START RECORDS SUPPLIED

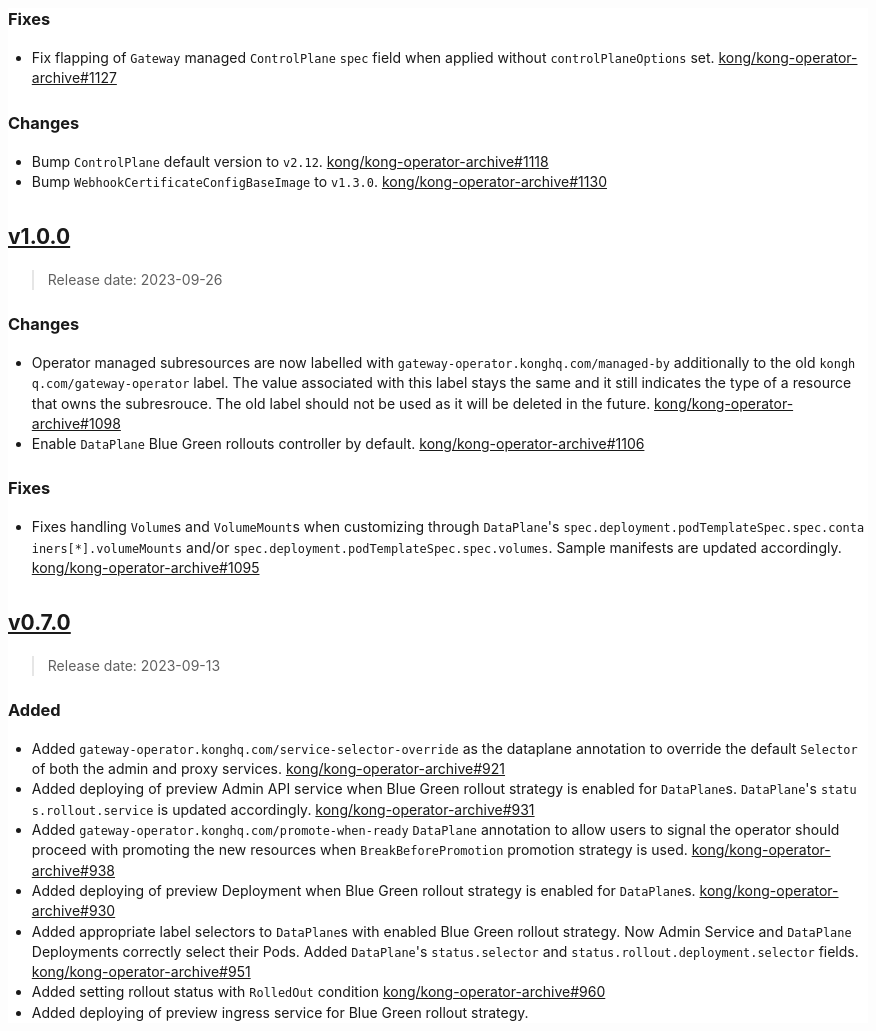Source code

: ### Fixes

- Fix flapping of `Gateway` managed `ControlPlane` `spec` field when applied without
  `controlPlaneOptions` set.
  [kong/kong-operator-archive#1127](https://github.com/kong/kong-operator-archive/pull/1127)

### Changes

- Bump `ControlPlane` default version to `v2.12`.
  [kong/kong-operator-archive#1118](https://github.com/kong/kong-operator-archive/pull/1118)
- Bump `WebhookCertificateConfigBaseImage` to `v1.3.0`.
  [kong/kong-operator-archive#1130](https://github.com/kong/kong-operator-archive/pull/1130)

## [v1.0.0]

> Release date: 2023-09-26

### Changes

- Operator managed subresources are now labelled with `gateway-operator.konghq.com/managed-by`
  additionally to the old `konghq.com/gateway-operator` label.
  The value associated with this label stays the same and it still indicates the
  type of a resource that owns the subresrouce.
  The old label should not be used as it will be deleted in the future.
  [kong/kong-operator-archive#1098](https://github.com/kong/kong-operator-archive/pull/1098)
- Enable `DataPlane` Blue Green rollouts controller by default.
  [kong/kong-operator-archive#1106](https://github.com/kong/kong-operator-archive/pull/1106)

### Fixes

- Fixes handling `Volume`s and `VolumeMount`s when customizing through `DataPlane`'s
  `spec.deployment.podTemplateSpec.spec.containers[*].volumeMounts` and/or
  `spec.deployment.podTemplateSpec.spec.volumes`.
  Sample manifests are updated accordingly.
  [kong/kong-operator-archive#1095](https://github.com/kong/kong-operator-archive/pull/1095)

## [v0.7.0]

> Release date: 2023-09-13

### Added

- Added `gateway-operator.konghq.com/service-selector-override` as the dataplane
  annotation to override the default `Selector` of both the admin and proxy services.
  [kong/kong-operator-archive#921](https://github.com/kong/kong-operator-archive/pull/921)
- Added deploying of preview Admin API service when Blue Green rollout strategy
  is enabled for `DataPlane`s.
  `DataPlane`'s `status.rollout.service` is updated accordingly.
  [kong/kong-operator-archive#931](https://github.com/kong/kong-operator-archive/pull/931)
- Added `gateway-operator.konghq.com/promote-when-ready` `DataPlane` annotation to allow
  users to signal the operator should proceed with promoting the new resources when
  `BreakBeforePromotion` promotion strategy is used.
  [kong/kong-operator-archive#938](https://github.com/kong/kong-operator-archive/pull/938)
- Added deploying of preview Deployment when Blue Green rollout strategy
  is enabled for `DataPlane`s.
  [kong/kong-operator-archive#930](https://github.com/kong/kong-operator-archive/pull/930)
- Added appropriate label selectors to `DataPlane`s with enabled Blue Green rollout
  strategy. Now Admin Service and `DataPlane` Deployments correctly select their
  Pods.
  Added `DataPlane`'s `status.selector` and `status.rollout.deployment.selector` fields.
  [kong/kong-operator-archive#951](https://github.com/kong/kong-operator-archive/pull/951)
- Added setting rollout status with `RolledOut` condition
  [kong/kong-operator-archive#960](https://github.com/kong/kong-operator-archive/pull/960)
- Added deploying of preview ingress service for Blue Green rollout strategy.

[kubernetes-configuration]: https://github.com/Kong/kubernetes-configuration
[kubebuilder_3907]: https://github.com/kubernetes-sigs/kubebuilder/discussions/3907
[goproxy]: https://sum.golang.org/#faq-retract-version
[rel_122]: https://github.com/kong/kong-operator/releases/tag/v1.2.2
[rel_123]: https://github.com/kong/kong-operator/releases/tag/v1.2.3
[zap_bindflags]: https://pkg.go.dev/sigs.k8s.io/controller-runtime@v0.17.2/pkg/log/zap#Options.BindFlags
[strategic-merge-patch]: https://github.com/kubernetes/community/blob/master/contributors/devel/sig-api-machinery/strategic-merge-patch.md
[v2.0.4]: https://github.com/Kong/kong-operator/compare/v2.0.3..v2.0.4
[v2.0.3]: https://github.com/Kong/kong-operator/compare/v2.0.2..v2.0.3
[v2.0.2]: https://github.com/Kong/kong-operator/compare/v2.0.1..v2.0.2
[v2.0.1]: https://github.com/Kong/kong-operator/compare/v2.0.0..v2.0.1
[v2.0.0]: https://github.com/Kong/kong-operator/compare/v1.6.2..v2.0.0
[v1.6.2]: https://github.com/Kong/kong-operator/compare/v1.6.1..v1.6.2
[v1.6.1]: https://github.com/Kong/kong-operator/compare/v1.6.0..v1.6.1
[v1.6.0]: https://github.com/Kong/kong-operator/compare/v1.5.1..v1.6.0
[v1.5.1]: https://github.com/kong/kong-operator/compare/v1.5.0..v1.5.1
[v1.5.0]: https://github.com/kong/kong-operator/compare/v1.4.2..v1.5.0
[v1.4.2]: https://github.com/kong/kong-operator/compare/v1.4.1..v1.4.2
[v1.4.1]: https://github.com/kong/kong-operator/compare/v1.4.0..v1.4.1
[v1.4.0]: https://github.com/kong/kong-operator/compare/v1.3.0..v1.4.0
[v1.3.0]: https://github.com/kong/kong-operator/compare/v1.2.3..v1.3.0
[v1.2.3]: https://github.com/kong/kong-operator/compare/v1.2.2..v1.2.3
[v1.2.2]: https://github.com/kong/kong-operator/compare/v1.2.1..v1.2.2
[v1.2.1]: https://github.com/kong/kong-operator/compare/v1.2.0..v1.2.1
[v1.2.0]: https://github.com/kong/kong-operator/compare/v1.1.0..v1.2.0
[v1.1.0]: https://github.com/kong/kong-operator/compare/v1.0.3..v1.1.0
[v1.0.3]: https://github.com/kong/kong-operator/compare/v1.0.2..v1.0.3
[v1.0.2]: https://github.com/kong/kong-operator/compare/v1.0.1..v1.0.2
[v1.0.1]: https://github.com/kong/kong-operator/compare/v1.0.0..v1.0.1
[v1.0.0]: https://github.com/kong/kong-operator/compare/v0.7.0..v1.0.0
[v0.7.0]: https://github.com/kong/kong-operator/compare/v0.6.0..v0.7.0
[v0.6.0]: https://github.com/kong/kong-operator/compare/v0.5.0..v0.6.0
[v0.5.0]: https://github.com/kong/kong-operator/compare/v0.4.0..v0.5.0
[v0.4.0]: https://github.com/kong/kong-operator/compare/v0.3.0..v0.4.0
[v0.3.0]: https://github.com/kong/kong-operator/compare/v0.2.0..v0.3.0
[v0.2.0]: https://github.com/kong/kong-operator/compare/v0.1.0..v0.2.0
[v0.1.1]: https://github.com/kong/kong-operator/compare/v0.0.1..v0.1.1
[v0.1.0]: https://github.com/kong/kong-operator/compare/v0.0.0..v0.1.0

END RECORDS SUPPLIED

ACTION ITEM: Within the entries, find all lines holding "annotation" and copy each one.

SOLUTION:
  annotation to override the default `Selector` of both the admin and proxy services.
- Added `gateway-operator.konghq.com/promote-when-ready` `DataPlane` annotation to allow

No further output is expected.